PS: Es ist immer gut, solche Aussagen auch mit einer kurzen Erklärung zu hinterlegen!

@4L
Mit solchen Dingen befasse ich mich in der Tat normalerweise gar nicht.


----------



## The Blue (1 November 2009)

Auch bei einem FU mit 400V Einspeisung
lässt sich die Ausgangsspannung auf 230V begrenzen. 
Dabei besteht jedoch die Gefahr, 
das durch einen Wechsel des FUs 
die Einstellung nicht angepasst wird.

Sowieso kann ich nur jedem nahe legen,
die Schnellinbetriebnahme am FU durchzuführen,
da der FU die Masse des Motors etc. berechnet
um ihn vor Überlast zu schützen.

Sollte der FU schon einmal im Einsatz gewesen sein,
sollte man ihn zusätzlich vorher auf die Werkseinstellung zurücksetzen.


----------



## MSB (1 November 2009)

> Sowieso kann ich nur jedem nahe legen,
> die Schnellinbetriebnahme am FU durchzuführen,
> da der FU die Masse des Motors etc. berechnet
> um ihn vor Überlast zu schützen.



Das ist doch auch käse ... der FU berechnet rein gar nichts was den Motorschutz beträfe,
was du ihn nicht vorher als Nennstrom o.ä. vorgegeben hättest, und zwar manuell, von mir aus auch während der Schnellinbetriebnahme.

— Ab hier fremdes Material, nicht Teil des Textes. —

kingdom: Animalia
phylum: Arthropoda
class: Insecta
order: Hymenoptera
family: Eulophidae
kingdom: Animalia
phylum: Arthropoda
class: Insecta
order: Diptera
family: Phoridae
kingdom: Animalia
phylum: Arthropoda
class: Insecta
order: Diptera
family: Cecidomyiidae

Von Herstellerspezifischen Datenbanken wenn FU und Motor von einem Hersteller kommen mal abgesehen.

Mfg
Manuel


----------



## ExGuide (1 November 2009)

tintin schrieb:


> vorher muss ich aber herausfinden wie ich den motor anschliesse in STERN oder DREIECK
> 
> hier sind die daten die auf dem typenschild stehen
> 
> ...



HIer ist zwar schon viel geschrieben worden, aber ich fasse es einmal zusammen:

- Motorwicklung ist für 220 Volt ausgelegt
- In der Dreieckschaltung ist der Motor wahrscheinlich richtig geschaltet
- In der Sternschaltung kann die Maschine an 380 Volt angeschlossen werden
- In einer Stern-Dreieckschaltung an 400 Volt verbrennt der Motor

Ich habe extra 220 Volt und Dreieckschaltung als "wahrscheinlich richtig" angegeben, da ich nicht weiß, ob der Umrichter einen Hochsetzsteller integriert hat. Es gibt (selten) solche Geräte, die intern ein höhere Spannung im Zwischenkreis (ca. 600 Volt) erzeugen, aus der dann wieder eine 400V-Motorspannung generiert wird. Ist aber selten.

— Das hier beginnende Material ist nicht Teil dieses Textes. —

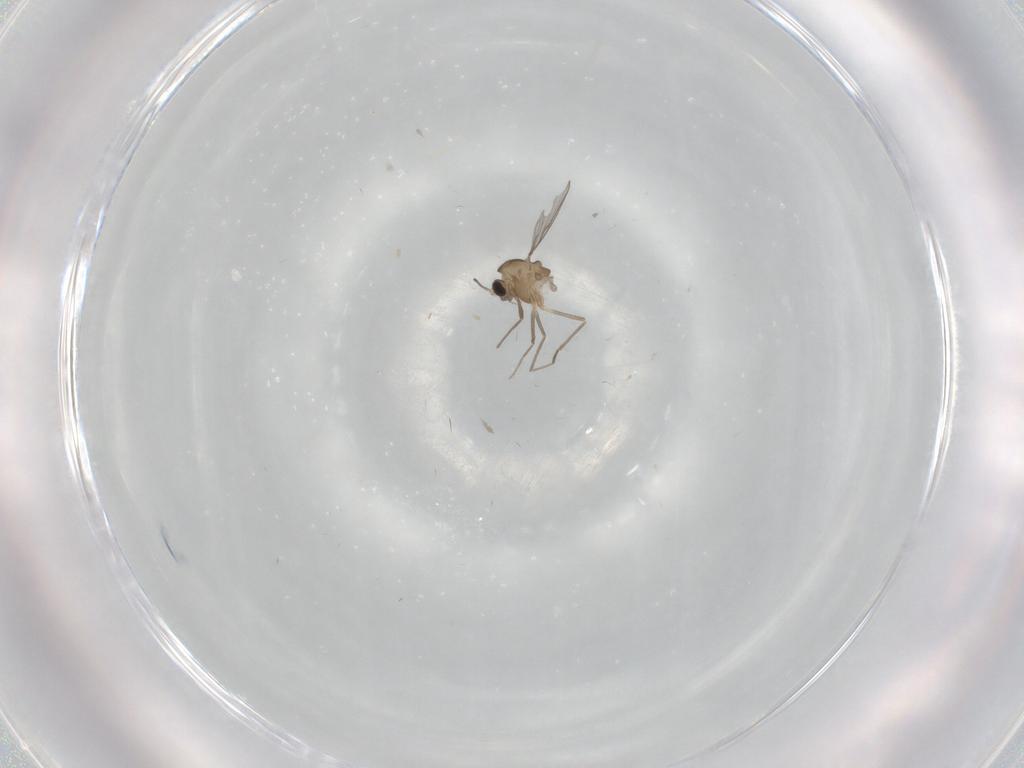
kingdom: Animalia
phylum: Arthropoda
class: Insecta
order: Diptera
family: Chironomidae
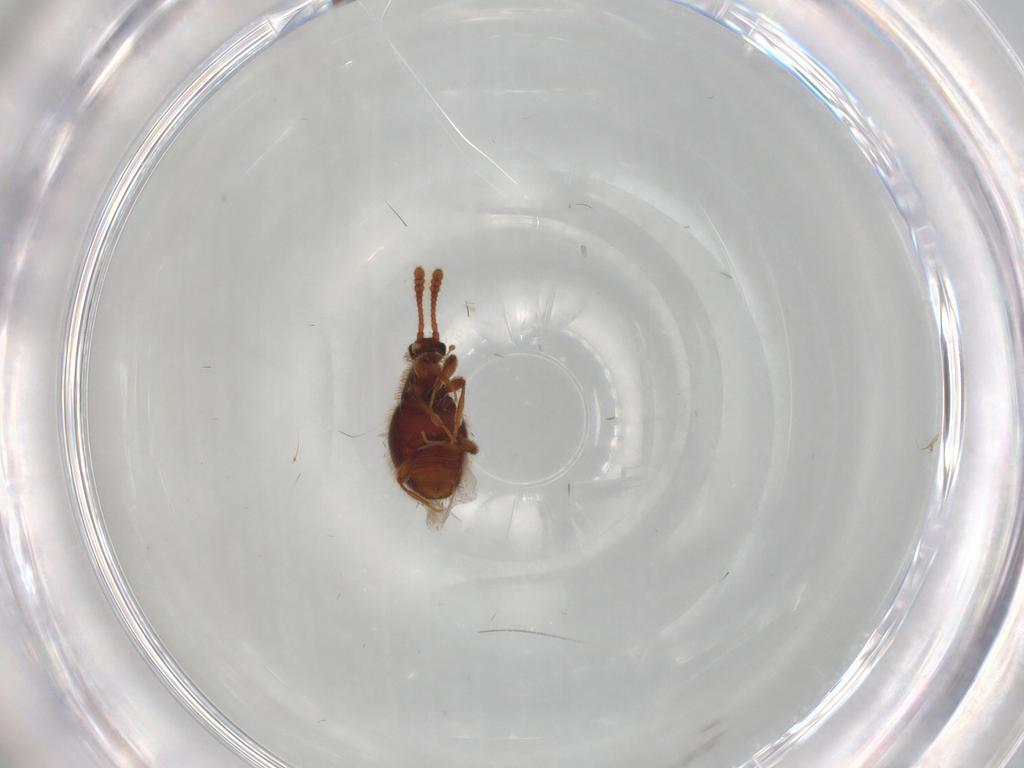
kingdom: Animalia
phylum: Arthropoda
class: Insecta
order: Coleoptera
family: Staphylinidae
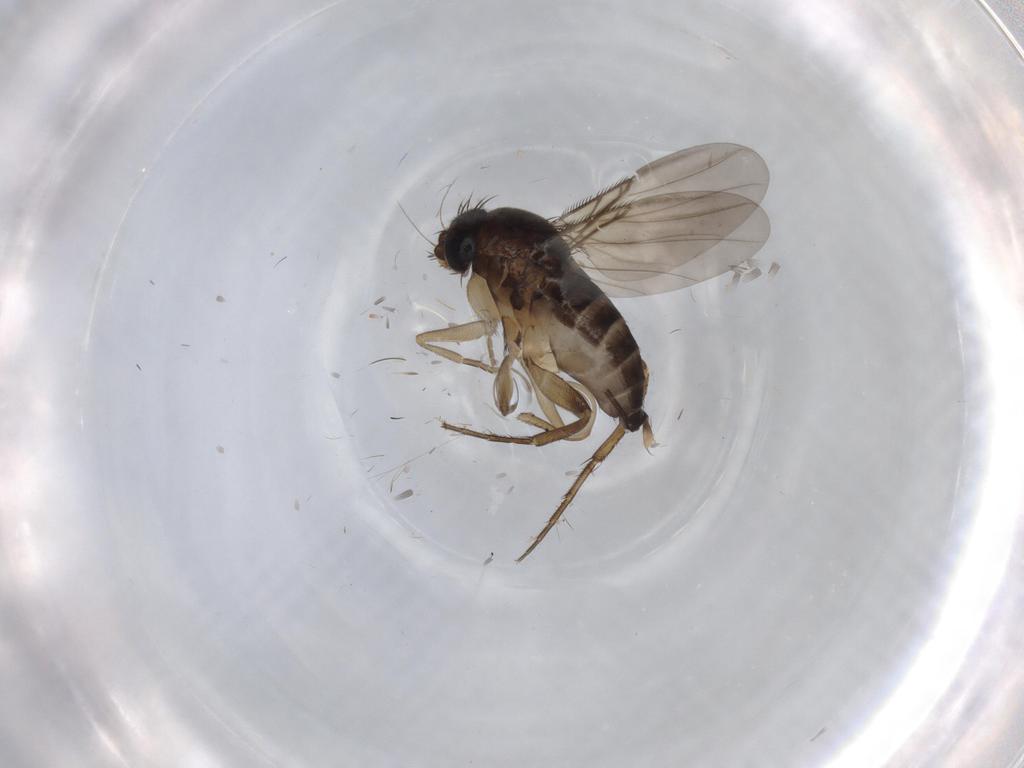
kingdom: Animalia
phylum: Arthropoda
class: Insecta
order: Diptera
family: Phoridae
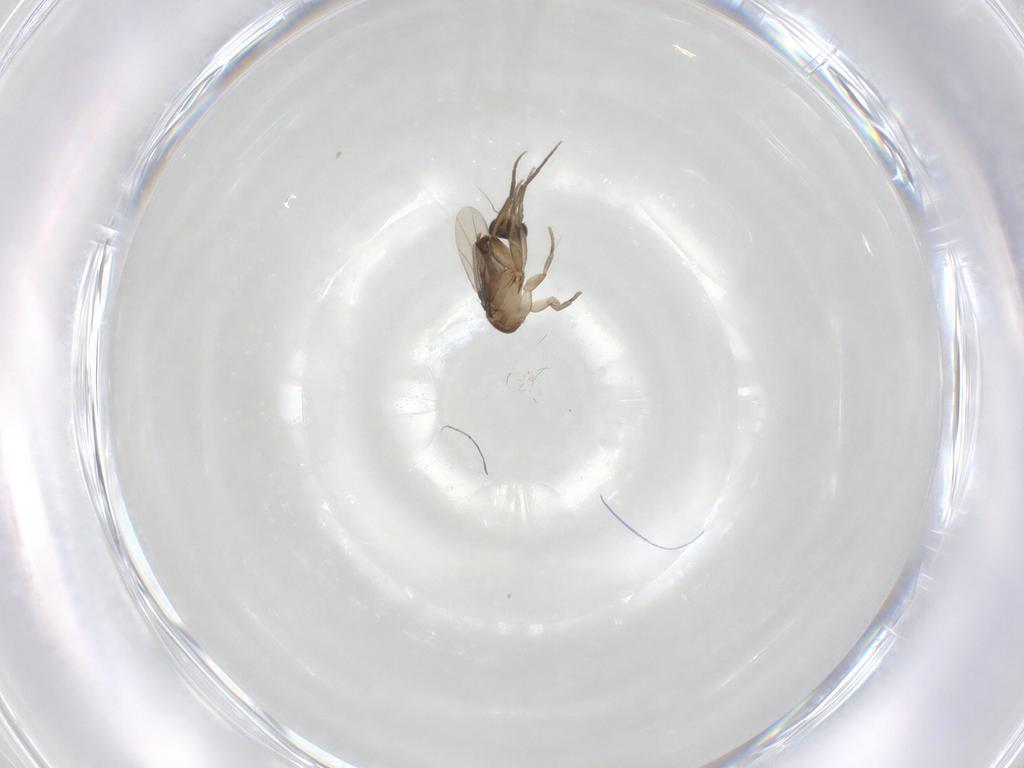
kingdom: Animalia
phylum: Arthropoda
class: Insecta
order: Diptera
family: Phoridae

"Normale" Umrichter erzeugen aus 230 Volt eine Zwischenkreisspannung von 325 Volt DC bei kapazitiver Glättung, der Wechselrichter macht dann daraus wieder ein Drehstromnetz mit 230 Volt Nennspannung.

Es gab und gibt in Deutschland tatsächlich auch Drehstromnetze mit 3 x 220 Volt, vornehmlich in Bergwerken über Tage und chemischen Betrieben. Ist aber ein totales Auslaufmodell.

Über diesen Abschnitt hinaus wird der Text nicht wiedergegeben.